Le projet de loi amorce par ailleurs la sortie progressive de la production d’hydrocarbures conventionnels à l’horizon 2040. Concrètement, les 63 concessions d’exploitation existantes ne pourront pas être renouvelées au-delà de cette date butoir déterminée “en cohérence avec la durée moyenne des concessions de l’ordre de 25 ans”. La fin de la production d’hydrocarbures à l’horizon 2040 est également convergente avec d’autres mesures du Plan climat, comme la fin de la vente des voitures essence ou diesel. “Ce projet de loi n’est pas l’alpha et l’oméga, c’est un élément important qui doit être assorti de deux autres priorités présentées dans le Plan Climat et que je vais développer dans la programmation pluriannuelle de l’énergie : la réduction de notre consommation – avec un objectif de réduction de 50% d’ici 2050 – et le développement des énergies renouvelables”, reconnaît le ministre.

 

Quid des gaz de houille ?

Le gouvernement va donc pouvoir refuser plus de 40 demandes de permis déposées avant le projet de loi, tout en assurant “le droit de suite”, c’est-à-dire la transformation en concession des titres acquis – au nombre de 31 -, évitant ainsi “les risques contentieux”. C’est notamment le cas en Guyane française du permis de recherche en cours de validité (“Guyane Maritime”).
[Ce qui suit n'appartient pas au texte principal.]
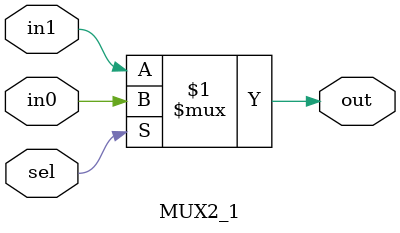
<source format=v>
module MUX2_1(out, in1, in0, sel);
output out ;
input in1,in0 ;
input sel ;
wire out ;

assign out = sel ? in0 : in1 ;
endmodule
</source>
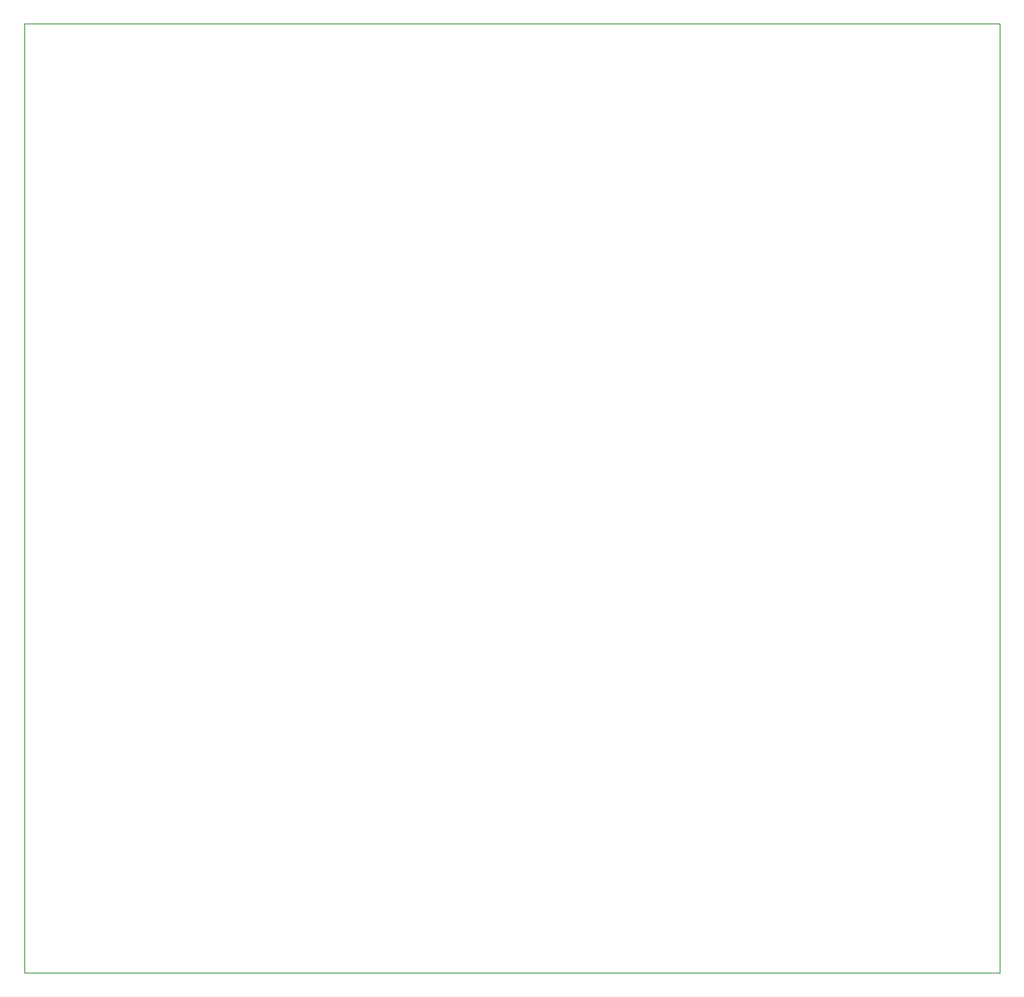
<source format=gbr>
G04 #@! TF.GenerationSoftware,KiCad,Pcbnew,5.1.2-f72e74a~84~ubuntu18.04.1*
G04 #@! TF.CreationDate,2019-06-19T14:47:42-04:00*
G04 #@! TF.ProjectId,temperature board,74656d70-6572-4617-9475-726520626f61,v01*
G04 #@! TF.SameCoordinates,Original*
G04 #@! TF.FileFunction,Profile,NP*
%FSLAX46Y46*%
G04 Gerber Fmt 4.6, Leading zero omitted, Abs format (unit mm)*
G04 Created by KiCad (PCBNEW 5.1.2-f72e74a~84~ubuntu18.04.1) date 2019-06-19 14:47:42*
%MOMM*%
%LPD*%
G04 APERTURE LIST*
%ADD10C,0.050000*%
G04 APERTURE END LIST*
D10*
X201930000Y-125730000D02*
X202057000Y-125730000D01*
X100330000Y-125730000D02*
X201930000Y-125730000D01*
X100330000Y-26670000D02*
X100330000Y-125730000D01*
X202057000Y-26670000D02*
X100330000Y-26670000D01*
X202057000Y-125730000D02*
X202057000Y-26670000D01*
M02*

</source>
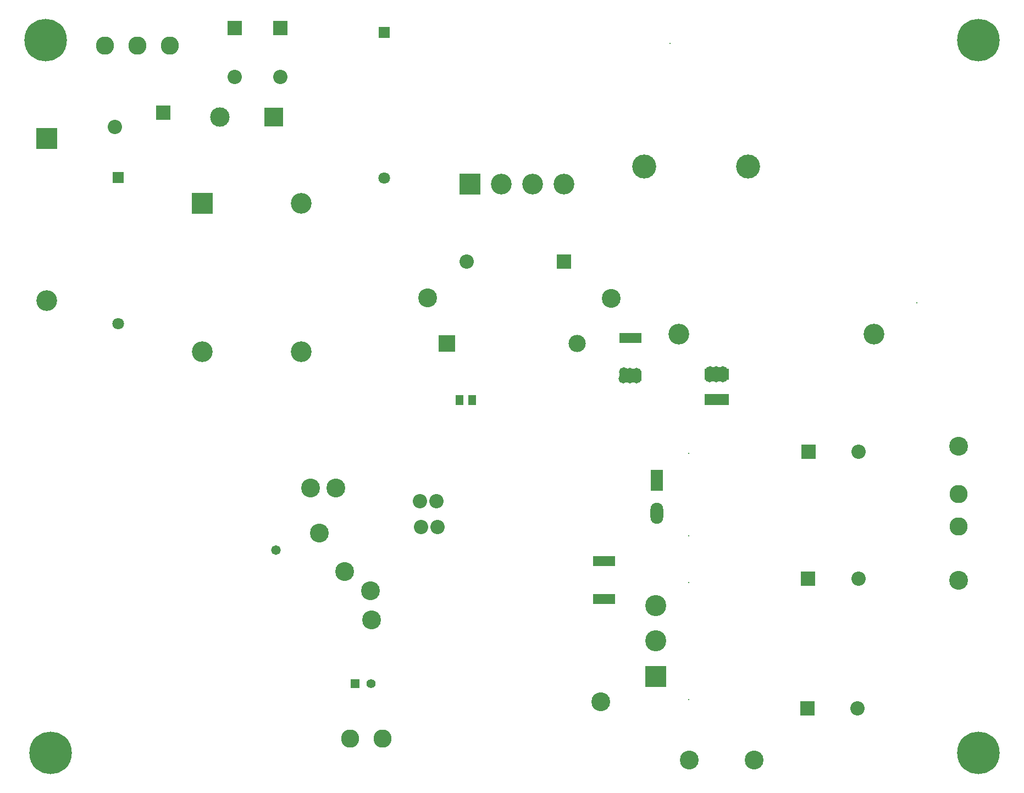
<source format=gts>
G04 Layer_Color=8388736*
%FSLAX24Y24*%
%MOIN*%
G70*
G01*
G75*
%ADD98R,0.1379X0.0612*%
%ADD99R,0.0474X0.0631*%
%ADD100R,0.1458X0.0710*%
%ADD101C,0.0867*%
%ADD102C,0.1143*%
%ADD103C,0.1261*%
%ADD104R,0.0867X0.0867*%
%ADD105C,0.1182*%
%ADD106R,0.1182X0.1182*%
%ADD107C,0.1277*%
%ADD108R,0.1277X0.1277*%
%ADD109C,0.1458*%
%ADD110R,0.1261X0.1261*%
%ADD111C,0.0080*%
%ADD112R,0.0777X0.1280*%
%ADD113O,0.0777X0.1280*%
%ADD114C,0.1104*%
%ADD115R,0.0552X0.0552*%
%ADD116C,0.0552*%
%ADD117R,0.0867X0.0867*%
%ADD118R,0.0710X0.0710*%
%ADD119C,0.0710*%
%ADD120R,0.1261X0.1261*%
%ADD121C,0.1045*%
%ADD122R,0.1045X0.1045*%
%ADD123C,0.2580*%
%ADD124C,0.0580*%
D98*
X67700Y58761D02*
D03*
Y56458D02*
D03*
X66104Y42939D02*
D03*
Y45243D02*
D03*
D99*
X58080Y55011D02*
D03*
X57332D02*
D03*
D100*
X72930Y55016D02*
D03*
Y56551D02*
D03*
D101*
X55944Y48856D02*
D03*
X54944D02*
D03*
X55980Y47293D02*
D03*
X54980D02*
D03*
X36417Y71575D02*
D03*
X81473Y36287D02*
D03*
X81520Y44162D02*
D03*
X81544Y51872D02*
D03*
X46457Y74606D02*
D03*
X43701D02*
D03*
X57756Y63386D02*
D03*
D102*
X49831Y49674D02*
D03*
X87609Y52204D02*
D03*
X48308Y49674D02*
D03*
X71260Y33169D02*
D03*
X75197D02*
D03*
X65901Y36709D02*
D03*
X50351Y44582D02*
D03*
X51937Y43432D02*
D03*
X51988Y41652D02*
D03*
X66534Y61161D02*
D03*
X55412Y61211D02*
D03*
X87609Y44075D02*
D03*
X48840Y46946D02*
D03*
D103*
X70642Y58993D02*
D03*
X82453D02*
D03*
X41732Y57929D02*
D03*
X47732D02*
D03*
Y66929D02*
D03*
X32283Y61024D02*
D03*
X63677Y68110D02*
D03*
X59874D02*
D03*
X61776D02*
D03*
D104*
X39370Y72441D02*
D03*
X78422Y36287D02*
D03*
X78469Y44162D02*
D03*
X78492Y51872D02*
D03*
X63661Y63386D02*
D03*
D105*
X42783Y72157D02*
D03*
D106*
X46063D02*
D03*
D107*
X69223Y42521D02*
D03*
Y40383D02*
D03*
D108*
Y38245D02*
D03*
D109*
X74832Y69162D02*
D03*
X68533D02*
D03*
D110*
X41732Y66929D02*
D03*
X32283Y70866D02*
D03*
D111*
X71221Y51777D02*
D03*
Y46777D02*
D03*
Y43942D02*
D03*
Y36816D02*
D03*
X70108Y76642D02*
D03*
X85069Y60894D02*
D03*
D112*
X69300Y50130D02*
D03*
D113*
Y48130D02*
D03*
D114*
X87589Y49285D02*
D03*
Y47316D02*
D03*
X52657Y34449D02*
D03*
X50689D02*
D03*
X39764Y76487D02*
D03*
X37795D02*
D03*
X35827D02*
D03*
D115*
X50984Y37795D02*
D03*
D116*
X51968D02*
D03*
D117*
X46457Y77559D02*
D03*
X43701D02*
D03*
D118*
X36614Y68504D02*
D03*
X52756Y77309D02*
D03*
D119*
X36614Y59646D02*
D03*
X52756Y68451D02*
D03*
D120*
X57972Y68110D02*
D03*
D121*
X64449Y58425D02*
D03*
D122*
X56575D02*
D03*
D123*
X88800Y76822D02*
D03*
X32232Y76822D02*
D03*
X88800Y33600D02*
D03*
X32531D02*
D03*
D124*
X73310Y56379D02*
D03*
Y56753D02*
D03*
X72890Y56379D02*
D03*
X72509D02*
D03*
X72890Y56774D02*
D03*
X72514Y56778D02*
D03*
X67283Y56685D02*
D03*
X67659Y56680D02*
D03*
X67278Y56285D02*
D03*
X67659D02*
D03*
X68079Y56660D02*
D03*
Y56285D02*
D03*
X46206Y45882D02*
D03*
M02*

</source>
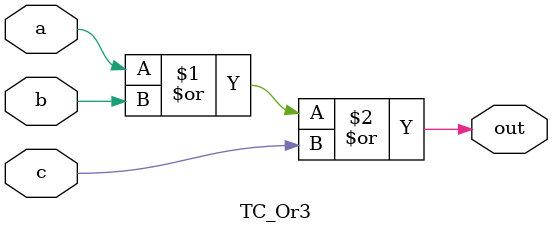
<source format=v>
module TC_Or3(a, b, c, out);
    input a;
    input b;
    input c;
    output out;
    
    assign out = a | b | c;
endmodule


</source>
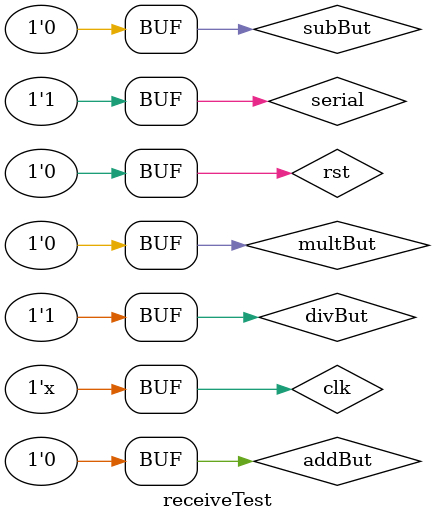
<source format=v>
`timescale 1ns / 1ps


module receiveTest;

	// Inputs
	reg rst;
	reg serial;
	reg clk;
	reg addBut;
	reg subBut;
	reg multBut;
	reg divBut;

	// Outputs
	wire [31:0] result;
	wire [6:0] disp;
	wire [3:0] segmentCount;

	// Instantiate the Unit Under Test (UUT)
	ReceiveNums uut (
		.result(result), 
		.disp(disp), 
		.segmentCount(segmentCount), 
		.rst(rst), 
		.serial(serial), 
		.clk(clk), 
		.addBut(addBut), 
		.subBut(subBut), 
		.multBut(multBut), 
		.divBut(divBut)
	);
	always #20 clk = ~clk;
	initial begin
		// Initialize Inputs
		rst = 1;
		serial = 0;
		clk = 0;
		addBut = 0;
		subBut = 0;
		multBut = 0;
		divBut = 0;

		// Wait 100 ns for global reset to finish
		#100;
		
		rst = 0;
		serial = 1;
		divBut = 1;
        
		// Add stimulus here

	end
      
endmodule


</source>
En revanche, deux autres permis également au large de la Guyane en cours d’instruction ne seront pas octroyés (“permis UDO” situé sur le domaine maritime profond et “SHELF” situé sur le plateau continental guyanais), selon le cabinet de Nicolas Hulot.

Le gaz de mine – plus connu sous le nom de “grisou” – accumulé dans d’anciennes mines de charbon n’est pas concerné par ce projet de loi : “il est utile pour l’environnement et les risques à le maintenir dans les galeries minières sont très élevés”, justifie le ministère. La question du gaz de houille piégé dans les couches de charbon et qui nécessite des techniques plus invasives demeure plus incertaine malgré les éclaircissements apportés en conférence de presse par Xavier Ploquin. Les forages réalisés en Lorraine depuis 2004 – par la Française de l’Energie – ont en effet éveillé de fortes oppositions locales relayées par “l’APEL57”. Selon le conseiller, “les gaz de houille sont touchés par la même interdiction de délivrance de nouveaux permis de recherche”. En clair, les permis déjà validés ne seront pas remis en cause. Les méthodes employées pour l’extraction ne font pas appel à la fracturation hydraulique, mais à des “techniques conventionnelles”, souhaite néanmoins rassurer le ministère.

 

Vers une réforme de la fiscalité minière

La première priorité du projet de loi qui se veut “court et simple”, relève Xavier Ploquin, est donc d’arrêter la recherche d’hydrocarbures. Cette première étape devra être complétée ultérieurement par une refonte plus profonde du code minier “afin notamment de traiter la question des mines non énergétiques et de l’après-mine”. Le gouvernement se laisse le quinquennat pour traiter ce chantier en gestation depuis 2011. A plus brève échéance, le ministère prévoit une réforme de la fiscalité portant sur l’exploration et l’exploitation des hydrocarbures “afin d’actualiser les montants inchangés depuis longtemps et de mettre en place une nouvelle fiscalité sur l’exploration (aujourd’hui non taxée) au bénéfice des communes”.
Le projet de loi comprend enfin une habilitation à réglementer par ordonnance le système d’infrastructures souterraines de stockage de gaz naturel “permettant de mieux garantir la disponibilité du gaz en hiver”. Un dernier volet assure la transposition de directives européennes en particulier la directive 2016/2284 concernant la réduction des émissions nationales de certains polluants atmosphérique.